Your instructions: Every entry should come back exactly as written, minus the pictures.

::: Recorded information :::

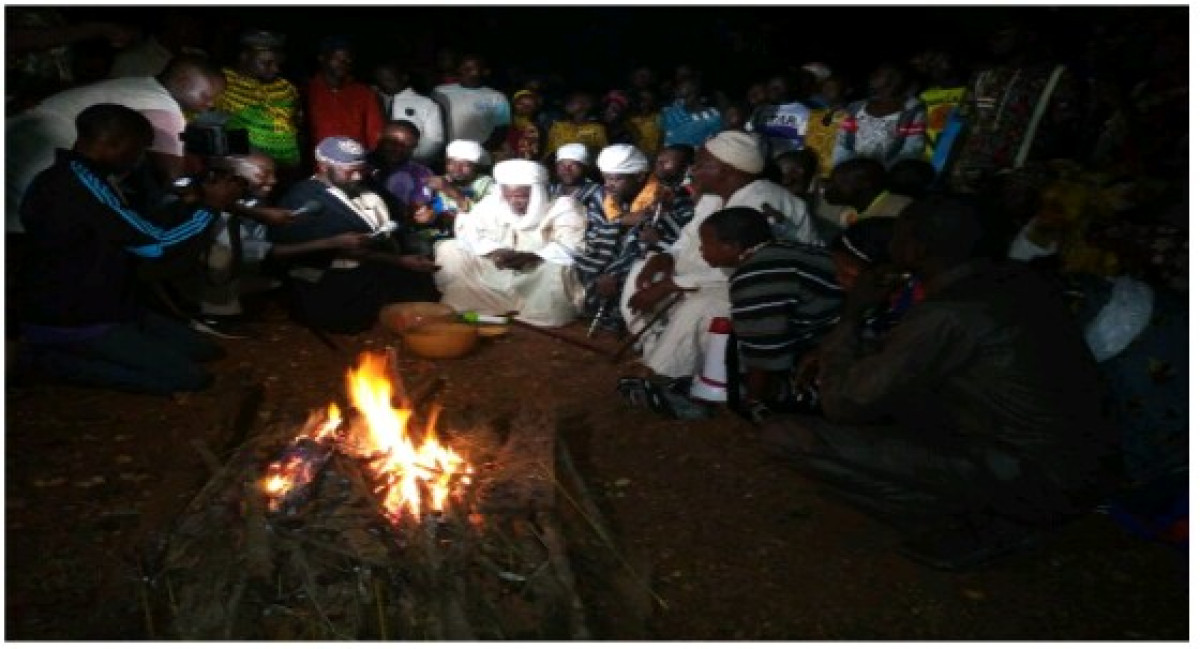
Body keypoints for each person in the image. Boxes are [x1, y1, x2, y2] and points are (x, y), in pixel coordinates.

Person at [759, 195, 1121, 570]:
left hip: (1035, 475)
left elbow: (844, 403)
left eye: (898, 232)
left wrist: (852, 316)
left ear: (916, 248)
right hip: (1075, 462)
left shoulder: (949, 312)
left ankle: (979, 522)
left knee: (786, 437)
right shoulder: (1017, 280)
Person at [14, 103, 242, 394]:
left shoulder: (71, 176)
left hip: (111, 306)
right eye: (138, 149)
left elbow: (134, 227)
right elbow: (157, 245)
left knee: (205, 350)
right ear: (114, 143)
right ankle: (45, 361)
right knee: (188, 378)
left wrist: (189, 204)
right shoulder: (80, 187)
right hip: (75, 318)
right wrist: (211, 207)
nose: (138, 158)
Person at [619, 131, 822, 382]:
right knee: (643, 269)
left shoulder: (764, 203)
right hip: (704, 279)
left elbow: (751, 269)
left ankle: (666, 374)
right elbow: (688, 239)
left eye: (702, 164)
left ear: (727, 170)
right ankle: (654, 345)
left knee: (703, 306)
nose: (693, 170)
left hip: (760, 292)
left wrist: (671, 284)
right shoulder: (712, 199)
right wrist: (667, 256)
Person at [6, 54, 226, 232]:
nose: (209, 105)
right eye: (207, 96)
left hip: (20, 135)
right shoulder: (163, 106)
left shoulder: (139, 84)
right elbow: (172, 176)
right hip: (46, 154)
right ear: (183, 82)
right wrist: (207, 195)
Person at [268, 136, 440, 334]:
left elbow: (396, 218)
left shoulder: (361, 185)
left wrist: (417, 216)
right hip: (334, 279)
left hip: (380, 265)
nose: (358, 177)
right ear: (324, 167)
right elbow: (344, 251)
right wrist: (399, 260)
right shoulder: (302, 198)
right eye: (351, 171)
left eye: (362, 170)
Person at [697, 206, 842, 422]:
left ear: (732, 247)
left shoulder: (758, 276)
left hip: (839, 350)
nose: (701, 250)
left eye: (706, 243)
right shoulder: (785, 251)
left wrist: (752, 403)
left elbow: (766, 355)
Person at [433, 159, 587, 327]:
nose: (514, 201)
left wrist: (531, 256)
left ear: (537, 193)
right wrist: (494, 251)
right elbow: (468, 233)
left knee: (558, 268)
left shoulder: (563, 206)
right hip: (497, 266)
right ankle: (475, 305)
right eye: (508, 196)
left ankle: (534, 314)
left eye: (521, 196)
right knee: (450, 249)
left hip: (536, 272)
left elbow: (572, 246)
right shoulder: (492, 203)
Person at [576, 144, 695, 330]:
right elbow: (593, 233)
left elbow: (678, 239)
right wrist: (622, 221)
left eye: (616, 179)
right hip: (603, 257)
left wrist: (654, 227)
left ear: (639, 176)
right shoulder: (602, 196)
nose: (609, 184)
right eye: (606, 178)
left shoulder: (667, 198)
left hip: (640, 260)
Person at [214, 30, 302, 169]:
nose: (275, 69)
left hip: (286, 170)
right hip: (245, 171)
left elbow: (296, 120)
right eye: (266, 63)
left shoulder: (286, 87)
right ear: (244, 57)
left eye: (277, 63)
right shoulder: (222, 83)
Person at [833, 62, 928, 170]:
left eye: (878, 74)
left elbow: (912, 148)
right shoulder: (856, 108)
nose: (872, 76)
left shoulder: (912, 111)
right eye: (879, 74)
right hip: (852, 172)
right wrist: (843, 168)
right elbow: (842, 143)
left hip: (889, 173)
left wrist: (885, 171)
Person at [305, 36, 385, 151]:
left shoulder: (364, 93)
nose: (343, 63)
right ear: (322, 58)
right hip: (317, 163)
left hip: (354, 163)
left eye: (348, 58)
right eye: (337, 58)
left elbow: (374, 132)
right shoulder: (307, 90)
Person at [431, 53, 510, 154]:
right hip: (445, 154)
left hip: (479, 155)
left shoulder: (498, 98)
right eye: (463, 67)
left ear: (485, 72)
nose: (465, 71)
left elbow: (501, 131)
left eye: (471, 68)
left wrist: (480, 150)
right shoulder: (439, 92)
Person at [373, 62, 445, 168]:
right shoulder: (375, 100)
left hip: (412, 163)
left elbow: (434, 140)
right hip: (377, 163)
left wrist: (407, 159)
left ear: (404, 78)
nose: (384, 84)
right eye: (380, 80)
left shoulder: (426, 104)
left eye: (389, 80)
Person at [424, 139, 496, 239]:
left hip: (474, 237)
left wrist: (452, 191)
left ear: (477, 167)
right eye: (452, 163)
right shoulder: (440, 181)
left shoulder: (487, 184)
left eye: (465, 165)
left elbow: (487, 218)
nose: (457, 169)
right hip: (441, 234)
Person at [822, 158, 914, 227]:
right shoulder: (851, 212)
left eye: (839, 182)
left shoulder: (899, 211)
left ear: (865, 184)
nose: (829, 186)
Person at [750, 70, 814, 159]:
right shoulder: (760, 110)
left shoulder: (804, 112)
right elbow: (750, 134)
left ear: (790, 88)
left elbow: (805, 144)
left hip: (786, 162)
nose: (772, 91)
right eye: (770, 87)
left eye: (777, 88)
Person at [548, 143, 605, 229]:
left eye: (573, 165)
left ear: (584, 167)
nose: (567, 170)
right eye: (562, 165)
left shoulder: (597, 192)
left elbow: (600, 225)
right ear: (556, 167)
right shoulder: (551, 190)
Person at [543, 90, 609, 162]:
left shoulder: (597, 129)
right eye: (570, 100)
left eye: (574, 100)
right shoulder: (558, 126)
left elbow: (604, 154)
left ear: (587, 104)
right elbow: (548, 153)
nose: (569, 103)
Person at [661, 77, 722, 148]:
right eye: (680, 97)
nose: (682, 101)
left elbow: (715, 143)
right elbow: (663, 138)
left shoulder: (713, 116)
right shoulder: (670, 112)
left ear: (697, 94)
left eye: (686, 96)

:::

Solution for this exercise:
Body keypoints for each person in the image. Boxes are [x1, y1, x2, y2] and points are (x, y), in pixel coordinates.

Person at [759, 195, 1121, 570]:
left hip: (1035, 475)
left elbow: (844, 403)
left eye: (898, 232)
left wrist: (852, 316)
left ear: (916, 248)
right hip: (1075, 462)
left shoulder: (949, 312)
left ankle: (979, 522)
left knee: (786, 437)
right shoulder: (1017, 280)
Person at [14, 103, 242, 394]:
left shoulder: (71, 176)
left hip: (111, 306)
right eye: (138, 149)
left elbow: (134, 227)
right elbow: (157, 245)
left knee: (205, 350)
right ear: (114, 143)
right ankle: (45, 361)
right knee: (188, 378)
left wrist: (189, 204)
right shoulder: (80, 187)
right hip: (75, 318)
right wrist: (211, 207)
nose: (138, 158)
Person at [619, 131, 822, 382]:
right knee: (643, 269)
left shoulder: (764, 203)
right hip: (704, 279)
left elbow: (751, 269)
left ankle: (666, 374)
right elbow: (688, 239)
left eye: (702, 164)
left ear: (727, 170)
right ankle: (654, 345)
left knee: (703, 306)
nose: (693, 170)
left hip: (760, 292)
left wrist: (671, 284)
right shoulder: (712, 199)
right wrist: (667, 256)
Person at [6, 54, 226, 232]:
nose: (209, 105)
right eye: (207, 96)
left hip: (20, 135)
right shoulder: (163, 106)
left shoulder: (139, 84)
right elbow: (172, 176)
right hip: (46, 154)
right ear: (183, 82)
right wrist: (207, 195)
Person at [268, 136, 440, 334]:
left elbow: (396, 218)
left shoulder: (361, 185)
left wrist: (417, 216)
right hip: (334, 279)
left hip: (380, 265)
nose: (358, 177)
right ear: (324, 167)
right elbow: (344, 251)
right wrist: (399, 260)
right shoulder: (302, 198)
right eye: (351, 171)
left eye: (362, 170)
Person at [697, 206, 842, 422]:
left ear: (732, 247)
left shoulder: (758, 276)
left hip: (839, 350)
nose: (701, 250)
left eye: (706, 243)
right shoulder: (785, 251)
left wrist: (752, 403)
left elbow: (766, 355)
Person at [433, 159, 587, 327]:
nose: (514, 201)
left wrist: (531, 256)
left ear: (537, 193)
right wrist: (494, 251)
right elbow: (468, 233)
left knee: (558, 268)
left shoulder: (563, 206)
right hip: (497, 266)
right ankle: (475, 305)
right eye: (508, 196)
left ankle: (534, 314)
left eye: (521, 196)
right knee: (450, 249)
left hip: (536, 272)
left elbow: (572, 246)
right shoulder: (492, 203)
Person at [576, 144, 695, 330]:
right elbow: (593, 233)
left elbow: (678, 239)
right wrist: (622, 221)
left eye: (616, 179)
right hip: (603, 257)
left wrist: (654, 227)
left ear: (639, 176)
right shoulder: (602, 196)
nose: (609, 184)
right eye: (606, 178)
left shoulder: (667, 198)
left hip: (640, 260)
Person at [214, 30, 302, 169]:
nose: (275, 69)
left hip: (286, 170)
right hip: (245, 171)
left elbow: (296, 120)
right eye: (266, 63)
left shoulder: (286, 87)
right ear: (244, 57)
left eye: (277, 63)
right shoulder: (222, 83)
Person at [833, 62, 928, 170]:
left eye: (878, 74)
left elbow: (912, 148)
right shoulder: (856, 108)
nose: (872, 76)
left shoulder: (912, 111)
right eye: (879, 74)
right hip: (852, 172)
right wrist: (843, 168)
right elbow: (842, 143)
left hip: (889, 173)
left wrist: (885, 171)
Person at [305, 36, 385, 151]:
left shoulder: (364, 93)
nose: (343, 63)
right ear: (322, 58)
right hip: (317, 163)
left hip: (354, 163)
left eye: (348, 58)
right eye: (337, 58)
left elbow: (374, 132)
right shoulder: (307, 90)
Person at [431, 53, 510, 154]:
right hip: (445, 154)
left hip: (479, 155)
left shoulder: (498, 98)
right eye: (463, 67)
left ear: (485, 72)
nose: (465, 71)
left elbow: (501, 131)
left eye: (471, 68)
left wrist: (480, 150)
right shoulder: (439, 92)
Person at [373, 62, 445, 168]:
right shoulder: (375, 100)
left hip: (412, 163)
left elbow: (434, 140)
right hip: (377, 163)
left wrist: (407, 159)
left ear: (404, 78)
nose: (384, 84)
right eye: (380, 80)
left shoulder: (426, 104)
left eye: (389, 80)
Person at [424, 139, 496, 239]:
left hip: (474, 237)
left wrist: (452, 191)
left ear: (477, 167)
right eye: (452, 163)
right shoulder: (440, 181)
left shoulder: (487, 184)
left eye: (465, 165)
left elbow: (487, 218)
nose: (457, 169)
right hip: (441, 234)
Person at [822, 158, 914, 227]:
right shoulder: (851, 212)
left eye: (839, 182)
left shoulder: (899, 211)
left ear: (865, 184)
nose: (829, 186)
Person at [750, 70, 814, 159]:
right shoulder: (760, 110)
left shoulder: (804, 112)
right elbow: (750, 134)
left ear: (790, 88)
left elbow: (805, 144)
left hip: (786, 162)
nose: (772, 91)
right eye: (770, 87)
left eye: (777, 88)
Person at [548, 143, 605, 229]:
left eye: (573, 165)
left ear: (584, 167)
nose: (567, 170)
right eye: (562, 165)
left shoulder: (597, 192)
left elbow: (600, 225)
right ear: (556, 167)
right shoulder: (551, 190)
Person at [543, 90, 609, 162]:
left shoulder: (597, 129)
right eye: (570, 100)
left eye: (574, 100)
right shoulder: (558, 126)
left elbow: (604, 154)
left ear: (587, 104)
right elbow: (548, 153)
nose: (569, 103)
Person at [661, 77, 722, 148]:
right eye: (680, 97)
nose: (682, 101)
left elbow: (715, 143)
right elbow: (663, 138)
left shoulder: (713, 116)
right shoulder: (670, 112)
left ear: (697, 94)
left eye: (686, 96)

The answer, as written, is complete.